* **Task requirements**
State, as a number alone, how many lines of the data contain the string "down".

* **Exercise data**
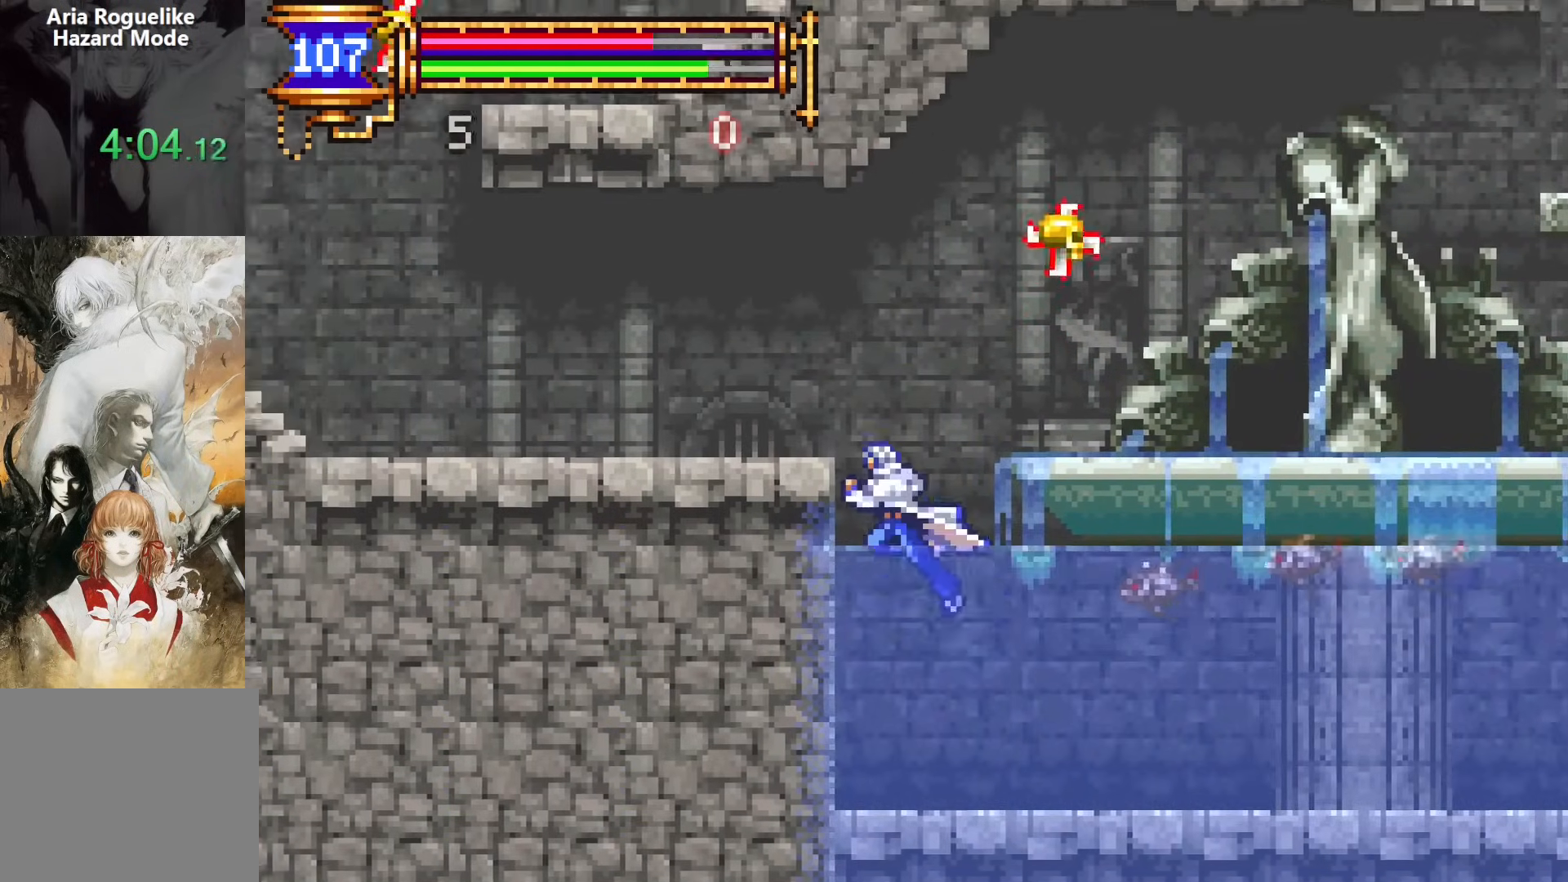
{"buttons": ["DPAD_LEFT"], "events": [[233, "CROSS", "up"]]}
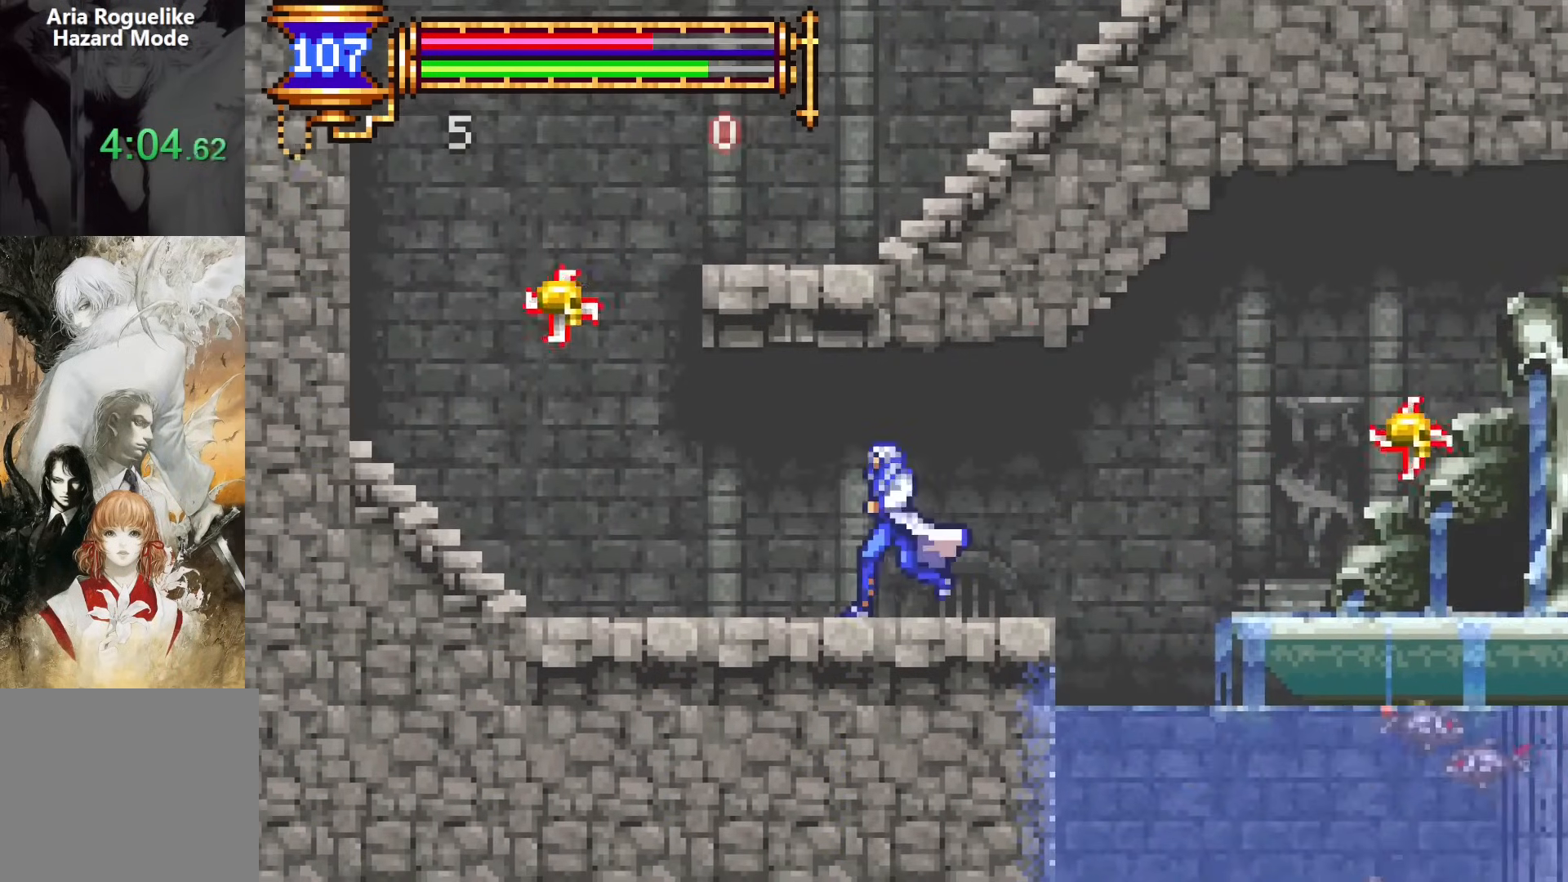
{"buttons": ["DPAD_LEFT"], "events": [[17, "DPAD_DOWN", "down"], [33, "DPAD_LEFT", "up"], [50, "DPAD_RIGHT", "down"], [67, "DPAD_DOWN", "up"], [233, "DPAD_RIGHT", "up"], [283, "CROSS", "down"], [317, "CROSS", "up"], [317, "DPAD_LEFT", "down"]]}
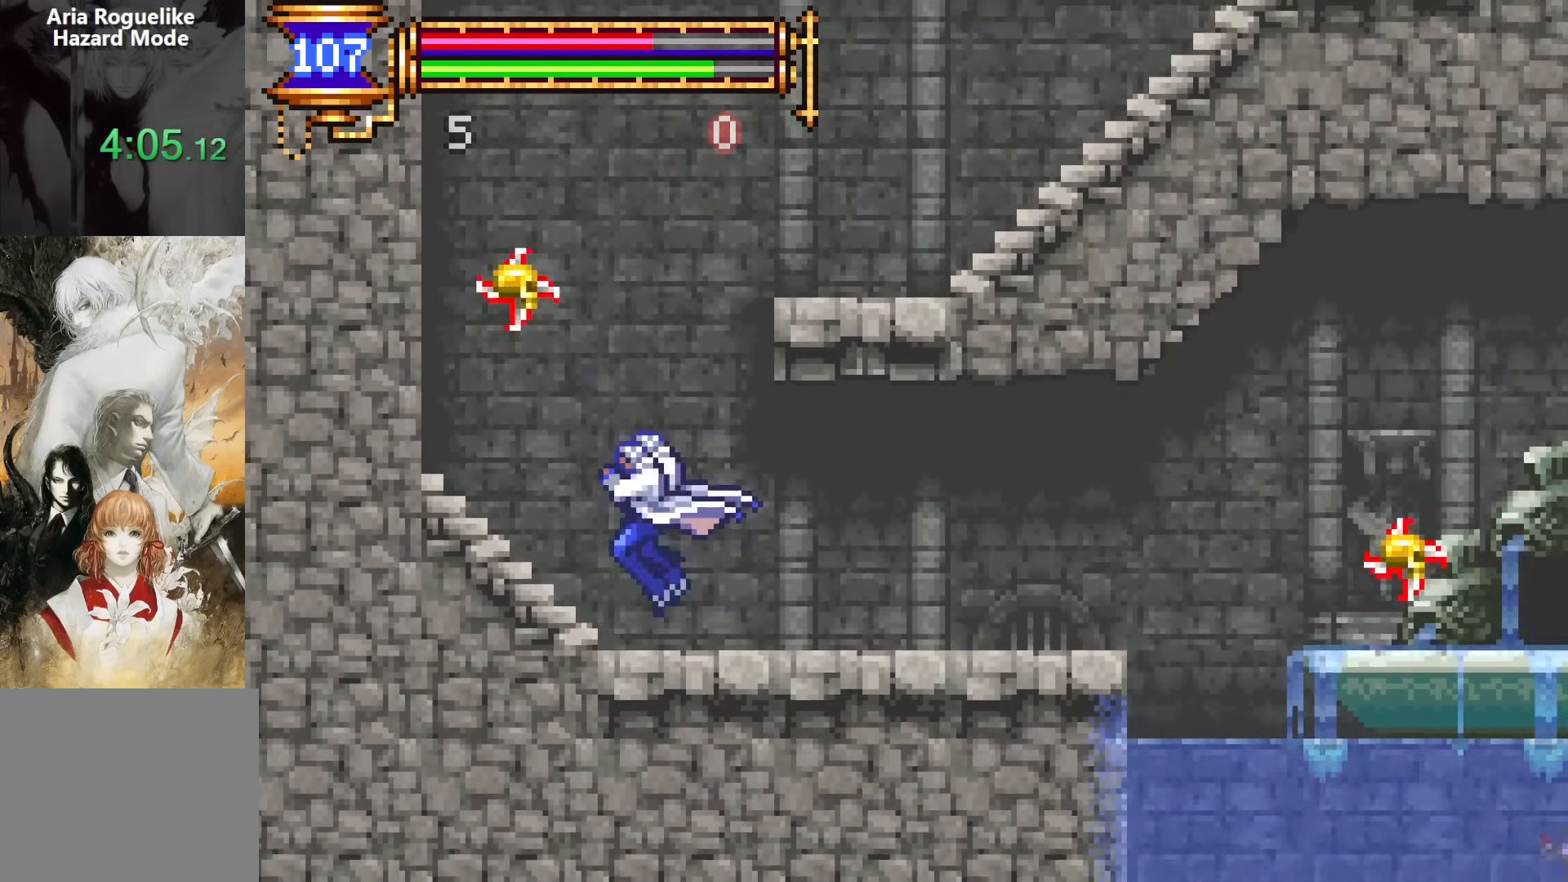
{"buttons": ["CROSS", "DPAD_RIGHT"], "events": [[133, "CROSS", "down"], [167, "CROSS", "up"], [317, "DPAD_LEFT", "up"], [433, "CROSS", "down"], [500, "DPAD_RIGHT", "down"]]}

* **Task result**
2